Reducing carbon with YYC’s East Deicing Apron
For the first Canadian project of its kind, concrete was injected with waste carbon during mixing.
Calgary Airport Authority
Calgary International Airport
In August and September 2019, CarbonCure Technologies installed a new deicing pad for YYC Calgary International Airport. The first of its kind in Canada, the East Deicing Apron was built with reduced-carbon concrete. PCL was the contractor for the project and the concrete was produced at an on-site portable batch plant.
“As YYC strives to be a leader in airport sustainability, we fully supported our airline partners in the decision to inject captured carbon into the new East Deicing Apron’s concrete pavement,” says Carmelle Hunka, general counsel and vice-president (VP) of risk and compliance for the Calgary Airport Authority, which operates YYC.
The amount of concrete poured to build the pad—approximately 25,300 m3—represents the second-largest pour of CarbonCure concrete in a single project and the largest quantity to be used in Canada. It is estimated to reduce 160 tonnes of carbon, equivalent to the carbon dioxide (CO2) absorbed by 209 acres of forest over the course of a year. The only larger project of its kind so far has been an office tower at 725 Ponce in Atlanta, Ga., where 33,000 m3 of the concrete was used.

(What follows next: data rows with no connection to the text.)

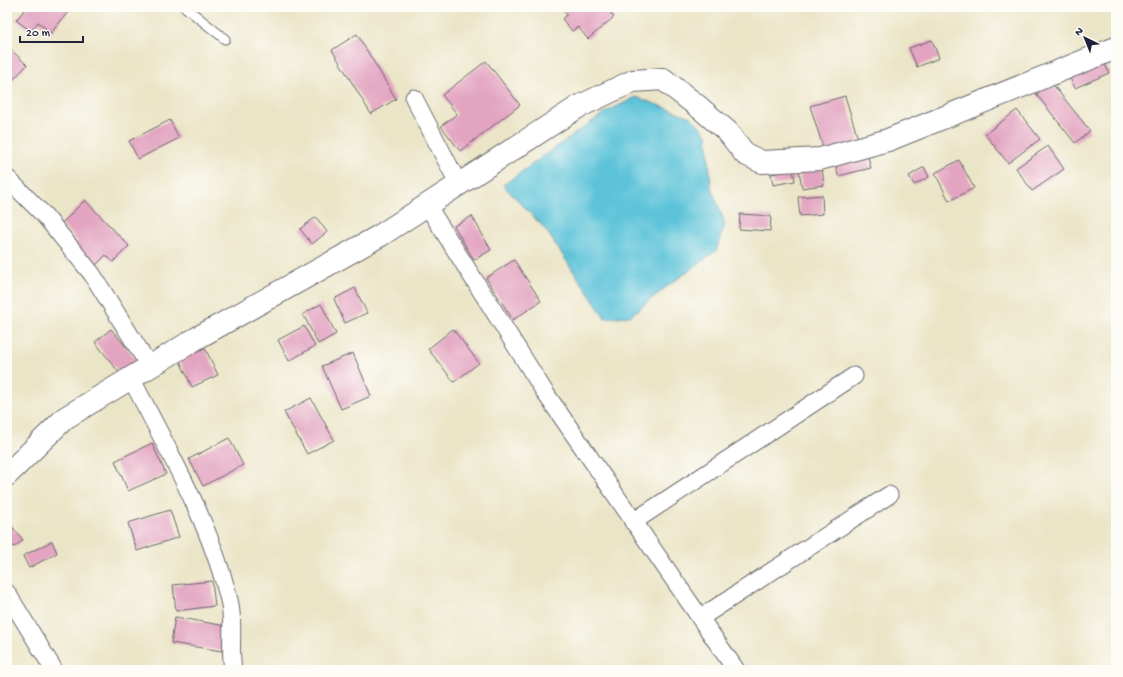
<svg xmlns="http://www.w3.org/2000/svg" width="1123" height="677" viewBox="0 0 1123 677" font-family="'Gochi Hand',sans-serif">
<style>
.water{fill:#5cc3d9;stroke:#3f728a}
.building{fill:#e3a4c1}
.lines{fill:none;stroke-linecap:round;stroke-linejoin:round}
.service-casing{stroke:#68666c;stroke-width:11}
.minor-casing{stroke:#68666c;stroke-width:19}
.secondary-casing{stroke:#68666c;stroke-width:24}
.service{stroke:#fff;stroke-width:9}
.minor{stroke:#fff;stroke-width:17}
.secondary{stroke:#fff;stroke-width:22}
</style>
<rect width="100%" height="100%" fill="#fdfcf7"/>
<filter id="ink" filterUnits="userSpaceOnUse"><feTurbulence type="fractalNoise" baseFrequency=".025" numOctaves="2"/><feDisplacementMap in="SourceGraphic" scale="8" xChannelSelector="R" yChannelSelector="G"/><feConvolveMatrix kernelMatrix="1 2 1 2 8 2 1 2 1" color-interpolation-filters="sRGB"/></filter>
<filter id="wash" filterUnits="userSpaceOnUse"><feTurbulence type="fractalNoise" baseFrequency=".012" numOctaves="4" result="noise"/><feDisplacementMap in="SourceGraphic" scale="16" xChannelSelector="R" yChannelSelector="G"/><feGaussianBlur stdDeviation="0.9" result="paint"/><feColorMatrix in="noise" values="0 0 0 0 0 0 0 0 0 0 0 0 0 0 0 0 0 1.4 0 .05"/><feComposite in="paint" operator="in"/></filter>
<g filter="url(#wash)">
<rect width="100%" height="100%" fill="#ebe5c7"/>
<path class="water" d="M636,97l55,20 16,17 4,52 14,38 -9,27 -51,37 -35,28 -25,2 -60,-89 -42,-44 101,-72z"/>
<g id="blocks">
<g class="building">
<path d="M27,7h45l-21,26 -13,-11 -7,9 -15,-11z"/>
<path d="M561,7h44l9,10 -26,22 -10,-12 -6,4 -10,-12 5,-4z"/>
<path d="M357,34l39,65 -25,15 -39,-64z"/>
<path d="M932,40l7,18 -22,9 -8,-19z"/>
<path d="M7,46l20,19 -20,21z"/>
<path d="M1102,58l7,15 -34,15 -7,-14z"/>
<path d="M486,61l34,44 -60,46 -19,-25 16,-12 -15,-19z"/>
<path d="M1051,82l39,49 -15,12 -39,-49z"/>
<path d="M845,96l14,46 -34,11 -15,-47z"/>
<path d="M1017,110l23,29 -32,24 -23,-29z"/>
<path d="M170,120l9,18 -41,21 -9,-18z"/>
<path d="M1048,146l16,23 -32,22 -16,-23z"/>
<path d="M867,153l4,15 -33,8 -3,-16z"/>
<path d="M959,160l15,28 -25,13 -14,-28z"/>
<path d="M924,167l5,10 -15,8 -5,-9z"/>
<path d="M822,168l2,17 -22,3 -3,-17z"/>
<path d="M793,170l2,11 -22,4 -2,-11z"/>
<path d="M822,195l1,19 -23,2 -2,-19z"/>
<path d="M85,200l44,46 -16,16 -7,-7 -11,11 -20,-21 3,-3 -17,-18z"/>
<path d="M740,214l31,2 -1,15 -31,-2z"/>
<path d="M472,216l19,34 -17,10 -20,-34z"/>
<path d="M316,217l11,15 -15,12 -12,-15z"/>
<path d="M514,260l27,41 -28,19 -27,-42z"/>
<path d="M355,288l12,25 -22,10 -11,-24z"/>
<path d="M321,304l15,30 -18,10 -15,-30z"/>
<path d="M304,326l11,20 -26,15 -11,-21z"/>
<path d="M111,329l27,32 -17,14 -26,-33z"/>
<path d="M453,329l26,34 -25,19 -26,-33z"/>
<path d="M205,348l13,27 -26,12 -13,-28z"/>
<path d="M353,353l18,43 -30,13 -19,-43z"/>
<path d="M311,398l23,42 -27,14 -23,-42z"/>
<path d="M229,438l14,27 -40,21 -14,-27z"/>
<path d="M152,443l14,31 -38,17 -13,-30z"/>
<path d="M170,510l9,27 -42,14 -9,-28z"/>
<path d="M9,523l14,17 -9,7 -7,-10v-12z"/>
<path d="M52,541l5,12 -28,15 -6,-12z"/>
<path d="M212,581l3,25 -39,5 -3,-26z"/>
<path d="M175,617l51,9 -4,25 -51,-8z"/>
</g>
</g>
</g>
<g filter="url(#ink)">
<use href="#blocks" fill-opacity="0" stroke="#68666c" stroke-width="1"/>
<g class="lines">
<g class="service-casing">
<path id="service" d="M185,7l40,32"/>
</g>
<g class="minor-casing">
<g id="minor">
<path d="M414,98l45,87"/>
<path d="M7,178l38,38 47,58 58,93"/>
<path d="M427,205l119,189 190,276"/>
<path d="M131,378c37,72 79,144 98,222 6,23 0,47 4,70"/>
<path d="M633,522l221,-146"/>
<path d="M7,593l47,77"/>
<path d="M700,618l189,-123"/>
</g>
</g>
<g class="secondary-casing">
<path id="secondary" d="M7,475l58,-57 132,-80 184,-103 197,-128 55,-26 30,-2 37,29 28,24 17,22 17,8 58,-3 68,-19 228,-92"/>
</g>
<use href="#service" class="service"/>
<use href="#minor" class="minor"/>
<use href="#secondary" class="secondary"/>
</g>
</g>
<rect width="1123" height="677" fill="none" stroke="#fdfcf7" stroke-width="24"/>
<g transform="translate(1085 38) rotate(317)" stroke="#fdfcf7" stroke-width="3" paint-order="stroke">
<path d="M0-3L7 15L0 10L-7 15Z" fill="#22223b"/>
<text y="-6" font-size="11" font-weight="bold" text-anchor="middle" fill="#22223b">N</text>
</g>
<path d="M20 36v6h63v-6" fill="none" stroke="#22223b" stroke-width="2"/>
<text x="26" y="36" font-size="12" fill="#22223b" stroke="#fdfcf7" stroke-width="3" paint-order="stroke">20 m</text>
</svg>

The company injects waste CO2, captured by industrial gas suppliers, into its concrete during mixing. The resulting product is not just more sustainable than typical concrete—with each 1 m3 reducing an average of 16 kg of carbon emissions, meaning an average high-rise building could save 120 tonnes of emissions—but also reportedly stronger.

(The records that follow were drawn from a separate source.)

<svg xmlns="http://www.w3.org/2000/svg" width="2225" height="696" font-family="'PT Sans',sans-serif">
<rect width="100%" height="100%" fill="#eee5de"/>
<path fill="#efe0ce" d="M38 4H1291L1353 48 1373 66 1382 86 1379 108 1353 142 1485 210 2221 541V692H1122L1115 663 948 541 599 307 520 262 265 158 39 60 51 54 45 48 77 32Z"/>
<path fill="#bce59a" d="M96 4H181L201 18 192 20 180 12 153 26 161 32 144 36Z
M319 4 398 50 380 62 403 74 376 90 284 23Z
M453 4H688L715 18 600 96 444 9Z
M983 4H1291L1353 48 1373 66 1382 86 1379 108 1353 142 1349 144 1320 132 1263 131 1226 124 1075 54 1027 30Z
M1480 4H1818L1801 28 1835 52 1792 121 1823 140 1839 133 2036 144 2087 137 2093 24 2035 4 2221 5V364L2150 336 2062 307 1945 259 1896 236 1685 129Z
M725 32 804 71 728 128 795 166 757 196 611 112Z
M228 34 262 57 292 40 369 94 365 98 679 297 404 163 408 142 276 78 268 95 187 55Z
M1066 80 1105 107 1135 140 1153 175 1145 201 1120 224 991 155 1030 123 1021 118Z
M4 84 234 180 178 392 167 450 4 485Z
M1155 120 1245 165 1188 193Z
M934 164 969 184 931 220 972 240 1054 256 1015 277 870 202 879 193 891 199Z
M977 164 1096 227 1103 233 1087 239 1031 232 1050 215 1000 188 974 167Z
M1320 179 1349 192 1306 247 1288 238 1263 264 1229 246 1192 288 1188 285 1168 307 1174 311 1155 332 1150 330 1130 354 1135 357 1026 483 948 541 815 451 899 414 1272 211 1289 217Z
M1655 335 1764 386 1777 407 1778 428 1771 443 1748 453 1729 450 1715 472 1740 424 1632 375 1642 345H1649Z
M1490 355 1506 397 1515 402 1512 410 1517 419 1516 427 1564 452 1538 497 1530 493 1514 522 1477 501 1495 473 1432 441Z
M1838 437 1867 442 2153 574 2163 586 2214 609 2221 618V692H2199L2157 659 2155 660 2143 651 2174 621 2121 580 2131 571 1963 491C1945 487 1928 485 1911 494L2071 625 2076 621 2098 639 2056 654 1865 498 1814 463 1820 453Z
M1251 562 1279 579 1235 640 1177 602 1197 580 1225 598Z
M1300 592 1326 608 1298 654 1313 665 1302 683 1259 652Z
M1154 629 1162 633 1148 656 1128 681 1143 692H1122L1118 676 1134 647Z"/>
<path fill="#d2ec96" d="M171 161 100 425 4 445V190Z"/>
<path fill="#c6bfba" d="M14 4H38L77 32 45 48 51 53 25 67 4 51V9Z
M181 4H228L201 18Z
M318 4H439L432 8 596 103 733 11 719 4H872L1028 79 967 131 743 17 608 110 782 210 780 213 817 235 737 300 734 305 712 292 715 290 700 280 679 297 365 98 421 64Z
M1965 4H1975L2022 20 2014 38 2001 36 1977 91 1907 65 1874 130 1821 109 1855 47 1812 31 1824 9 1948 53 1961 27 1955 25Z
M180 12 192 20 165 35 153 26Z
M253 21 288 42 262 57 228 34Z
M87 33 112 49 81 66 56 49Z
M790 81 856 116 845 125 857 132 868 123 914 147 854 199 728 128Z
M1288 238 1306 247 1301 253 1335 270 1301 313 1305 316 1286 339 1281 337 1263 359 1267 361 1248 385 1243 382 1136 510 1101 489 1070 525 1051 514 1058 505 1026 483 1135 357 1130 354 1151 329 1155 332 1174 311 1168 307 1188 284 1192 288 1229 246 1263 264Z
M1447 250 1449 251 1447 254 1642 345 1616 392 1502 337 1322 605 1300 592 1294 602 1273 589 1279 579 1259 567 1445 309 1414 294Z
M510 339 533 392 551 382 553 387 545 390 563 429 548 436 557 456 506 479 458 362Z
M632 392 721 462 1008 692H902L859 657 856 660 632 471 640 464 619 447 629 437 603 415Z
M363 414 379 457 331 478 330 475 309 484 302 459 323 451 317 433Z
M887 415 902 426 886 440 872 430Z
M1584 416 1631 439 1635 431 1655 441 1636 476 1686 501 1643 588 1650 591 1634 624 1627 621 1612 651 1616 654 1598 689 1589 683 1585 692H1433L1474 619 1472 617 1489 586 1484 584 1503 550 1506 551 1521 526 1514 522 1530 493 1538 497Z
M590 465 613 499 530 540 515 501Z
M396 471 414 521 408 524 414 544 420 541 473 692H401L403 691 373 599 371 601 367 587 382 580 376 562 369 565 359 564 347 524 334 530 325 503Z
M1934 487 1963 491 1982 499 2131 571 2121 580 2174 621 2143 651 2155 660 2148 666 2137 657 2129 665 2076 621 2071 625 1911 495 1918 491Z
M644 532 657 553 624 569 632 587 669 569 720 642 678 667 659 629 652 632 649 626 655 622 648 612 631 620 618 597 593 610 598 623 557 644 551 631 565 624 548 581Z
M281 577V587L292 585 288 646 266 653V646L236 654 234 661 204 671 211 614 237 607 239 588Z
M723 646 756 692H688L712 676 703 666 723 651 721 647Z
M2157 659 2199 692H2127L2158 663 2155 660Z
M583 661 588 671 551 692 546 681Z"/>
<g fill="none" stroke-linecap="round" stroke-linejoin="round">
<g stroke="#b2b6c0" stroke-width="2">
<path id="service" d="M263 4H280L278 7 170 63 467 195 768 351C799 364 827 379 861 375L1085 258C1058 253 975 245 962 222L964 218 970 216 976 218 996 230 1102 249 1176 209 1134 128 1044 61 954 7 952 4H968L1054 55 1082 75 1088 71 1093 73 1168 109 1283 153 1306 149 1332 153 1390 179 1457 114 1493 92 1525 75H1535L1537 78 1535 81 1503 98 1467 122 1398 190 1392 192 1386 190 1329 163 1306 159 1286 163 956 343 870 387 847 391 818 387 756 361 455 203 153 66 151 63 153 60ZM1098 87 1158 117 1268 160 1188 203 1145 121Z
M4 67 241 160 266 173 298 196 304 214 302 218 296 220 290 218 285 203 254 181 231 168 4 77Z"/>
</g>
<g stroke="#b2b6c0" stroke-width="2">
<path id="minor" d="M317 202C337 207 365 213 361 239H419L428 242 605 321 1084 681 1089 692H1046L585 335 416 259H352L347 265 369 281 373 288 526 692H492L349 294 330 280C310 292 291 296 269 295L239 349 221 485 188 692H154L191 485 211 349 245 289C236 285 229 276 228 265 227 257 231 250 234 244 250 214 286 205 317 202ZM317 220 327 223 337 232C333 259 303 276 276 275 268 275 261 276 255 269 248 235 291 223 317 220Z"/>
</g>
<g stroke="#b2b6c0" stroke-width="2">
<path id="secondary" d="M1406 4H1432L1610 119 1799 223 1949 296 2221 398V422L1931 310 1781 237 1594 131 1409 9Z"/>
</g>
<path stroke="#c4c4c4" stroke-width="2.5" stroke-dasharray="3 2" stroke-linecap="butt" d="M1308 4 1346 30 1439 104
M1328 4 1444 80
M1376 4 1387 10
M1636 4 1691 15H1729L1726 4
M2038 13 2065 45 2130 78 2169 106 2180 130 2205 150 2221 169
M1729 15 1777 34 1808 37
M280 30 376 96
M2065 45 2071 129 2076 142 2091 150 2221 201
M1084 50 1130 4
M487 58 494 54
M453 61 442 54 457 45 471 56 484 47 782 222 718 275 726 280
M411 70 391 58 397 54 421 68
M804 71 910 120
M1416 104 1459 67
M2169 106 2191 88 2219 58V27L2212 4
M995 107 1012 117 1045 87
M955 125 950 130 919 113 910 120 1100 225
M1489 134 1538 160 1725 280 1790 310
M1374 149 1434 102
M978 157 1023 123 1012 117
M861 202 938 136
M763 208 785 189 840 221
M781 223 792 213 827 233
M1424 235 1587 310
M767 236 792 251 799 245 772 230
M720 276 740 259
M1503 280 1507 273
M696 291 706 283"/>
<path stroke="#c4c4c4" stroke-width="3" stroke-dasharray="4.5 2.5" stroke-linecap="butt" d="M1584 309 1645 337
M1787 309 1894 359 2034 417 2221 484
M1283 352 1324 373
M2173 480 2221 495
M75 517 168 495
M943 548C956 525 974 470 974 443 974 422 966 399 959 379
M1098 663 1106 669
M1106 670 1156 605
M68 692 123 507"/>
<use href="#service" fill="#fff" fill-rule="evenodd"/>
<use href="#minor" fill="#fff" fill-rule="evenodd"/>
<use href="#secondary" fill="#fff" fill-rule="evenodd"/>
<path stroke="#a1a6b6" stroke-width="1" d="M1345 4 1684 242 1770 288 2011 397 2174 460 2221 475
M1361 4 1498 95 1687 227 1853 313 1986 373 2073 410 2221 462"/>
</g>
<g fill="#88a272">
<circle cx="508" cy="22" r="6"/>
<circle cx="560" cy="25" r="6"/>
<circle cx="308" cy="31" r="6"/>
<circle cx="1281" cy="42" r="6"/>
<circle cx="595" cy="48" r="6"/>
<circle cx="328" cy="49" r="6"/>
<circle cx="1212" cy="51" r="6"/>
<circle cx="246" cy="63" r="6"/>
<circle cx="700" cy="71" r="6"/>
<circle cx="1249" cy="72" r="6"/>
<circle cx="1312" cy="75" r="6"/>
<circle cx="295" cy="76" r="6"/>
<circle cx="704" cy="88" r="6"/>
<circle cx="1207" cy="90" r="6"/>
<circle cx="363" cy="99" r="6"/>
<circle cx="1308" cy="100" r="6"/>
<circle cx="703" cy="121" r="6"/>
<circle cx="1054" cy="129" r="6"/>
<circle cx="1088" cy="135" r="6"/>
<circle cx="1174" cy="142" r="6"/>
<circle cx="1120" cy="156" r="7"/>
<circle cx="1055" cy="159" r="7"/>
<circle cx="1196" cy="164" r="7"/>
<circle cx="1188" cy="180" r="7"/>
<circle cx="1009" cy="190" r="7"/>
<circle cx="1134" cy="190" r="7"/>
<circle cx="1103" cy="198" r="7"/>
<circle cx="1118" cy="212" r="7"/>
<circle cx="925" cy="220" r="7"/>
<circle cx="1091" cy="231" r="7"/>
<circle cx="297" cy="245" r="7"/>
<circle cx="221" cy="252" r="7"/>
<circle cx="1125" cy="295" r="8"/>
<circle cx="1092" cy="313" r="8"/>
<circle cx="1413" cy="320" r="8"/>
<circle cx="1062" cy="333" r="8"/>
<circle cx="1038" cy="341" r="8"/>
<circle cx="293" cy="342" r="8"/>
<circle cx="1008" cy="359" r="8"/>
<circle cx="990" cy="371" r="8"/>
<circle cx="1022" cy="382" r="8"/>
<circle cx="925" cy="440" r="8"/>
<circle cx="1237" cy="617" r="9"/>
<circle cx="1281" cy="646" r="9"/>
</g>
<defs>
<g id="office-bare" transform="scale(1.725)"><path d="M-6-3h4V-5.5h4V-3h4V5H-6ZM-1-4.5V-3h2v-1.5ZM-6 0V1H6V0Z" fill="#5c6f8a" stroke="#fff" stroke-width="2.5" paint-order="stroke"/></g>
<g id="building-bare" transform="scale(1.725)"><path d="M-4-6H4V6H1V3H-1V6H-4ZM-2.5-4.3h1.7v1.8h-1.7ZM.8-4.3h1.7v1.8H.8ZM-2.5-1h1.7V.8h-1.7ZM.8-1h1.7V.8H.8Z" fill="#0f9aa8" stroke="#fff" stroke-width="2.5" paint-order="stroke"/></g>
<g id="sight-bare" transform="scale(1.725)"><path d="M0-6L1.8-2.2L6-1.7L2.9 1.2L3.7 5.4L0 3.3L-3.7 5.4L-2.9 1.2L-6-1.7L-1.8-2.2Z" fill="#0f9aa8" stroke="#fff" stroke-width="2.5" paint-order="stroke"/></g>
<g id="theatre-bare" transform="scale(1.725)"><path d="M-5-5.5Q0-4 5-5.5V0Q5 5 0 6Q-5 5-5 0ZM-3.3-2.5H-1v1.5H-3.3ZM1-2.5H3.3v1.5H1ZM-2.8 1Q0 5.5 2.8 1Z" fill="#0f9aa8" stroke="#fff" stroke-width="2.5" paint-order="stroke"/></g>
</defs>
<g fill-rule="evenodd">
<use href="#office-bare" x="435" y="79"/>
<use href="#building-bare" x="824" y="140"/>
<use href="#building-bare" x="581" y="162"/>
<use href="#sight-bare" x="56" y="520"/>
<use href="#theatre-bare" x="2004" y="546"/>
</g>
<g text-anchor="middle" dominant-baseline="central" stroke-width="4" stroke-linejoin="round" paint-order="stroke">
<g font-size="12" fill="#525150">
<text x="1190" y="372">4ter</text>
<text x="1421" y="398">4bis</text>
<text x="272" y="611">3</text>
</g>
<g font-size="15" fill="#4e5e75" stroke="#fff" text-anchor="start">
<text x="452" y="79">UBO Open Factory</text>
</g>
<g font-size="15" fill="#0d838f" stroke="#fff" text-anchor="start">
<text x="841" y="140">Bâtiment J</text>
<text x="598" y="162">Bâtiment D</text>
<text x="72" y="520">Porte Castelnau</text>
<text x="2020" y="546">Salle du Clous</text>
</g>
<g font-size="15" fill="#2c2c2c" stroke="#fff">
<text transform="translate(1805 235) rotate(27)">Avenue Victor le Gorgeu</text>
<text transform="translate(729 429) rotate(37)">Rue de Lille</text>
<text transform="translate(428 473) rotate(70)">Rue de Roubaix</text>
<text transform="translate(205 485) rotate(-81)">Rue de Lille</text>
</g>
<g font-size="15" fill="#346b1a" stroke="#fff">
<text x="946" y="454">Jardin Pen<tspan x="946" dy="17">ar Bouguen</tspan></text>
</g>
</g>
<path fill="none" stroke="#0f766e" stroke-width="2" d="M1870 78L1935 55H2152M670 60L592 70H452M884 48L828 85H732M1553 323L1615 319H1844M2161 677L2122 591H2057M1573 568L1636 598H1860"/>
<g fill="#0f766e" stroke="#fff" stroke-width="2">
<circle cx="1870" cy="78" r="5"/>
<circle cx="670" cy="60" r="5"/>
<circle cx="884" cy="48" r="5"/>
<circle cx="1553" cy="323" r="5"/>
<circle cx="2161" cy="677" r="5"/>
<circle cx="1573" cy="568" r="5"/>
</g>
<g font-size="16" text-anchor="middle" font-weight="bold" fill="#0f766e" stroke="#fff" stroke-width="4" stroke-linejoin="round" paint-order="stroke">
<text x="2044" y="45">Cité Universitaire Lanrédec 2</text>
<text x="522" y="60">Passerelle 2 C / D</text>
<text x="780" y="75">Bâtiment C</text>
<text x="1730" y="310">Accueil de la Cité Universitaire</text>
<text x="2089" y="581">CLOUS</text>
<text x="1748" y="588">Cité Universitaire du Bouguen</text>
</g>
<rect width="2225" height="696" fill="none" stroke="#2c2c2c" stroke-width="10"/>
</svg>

CarbonCure reports its partners’ total concrete production volume in 2019 surpassed 3.3 million m3, reducing CO2 emissions by more than 55,000 tonnes, equivalent to that absorbed by more than 70,000 acres of forest or, to think of it another way, taking 12,000 cars off the road for the year.
“2019 was a record year, as our partners’ total production volume and the associated carbon savings nearly doubled from 2018,” says Robert Niven, the company’s founder and CEO. “We are proud a project based in Canada was such a large contributor to these milestones. This is another instance of CarbonCure meeting rigorous performance standards, including the top-tier design and engineering standards required for airport paving.”
The first airplanes to use YYC’s new deciding pad began to do so in December.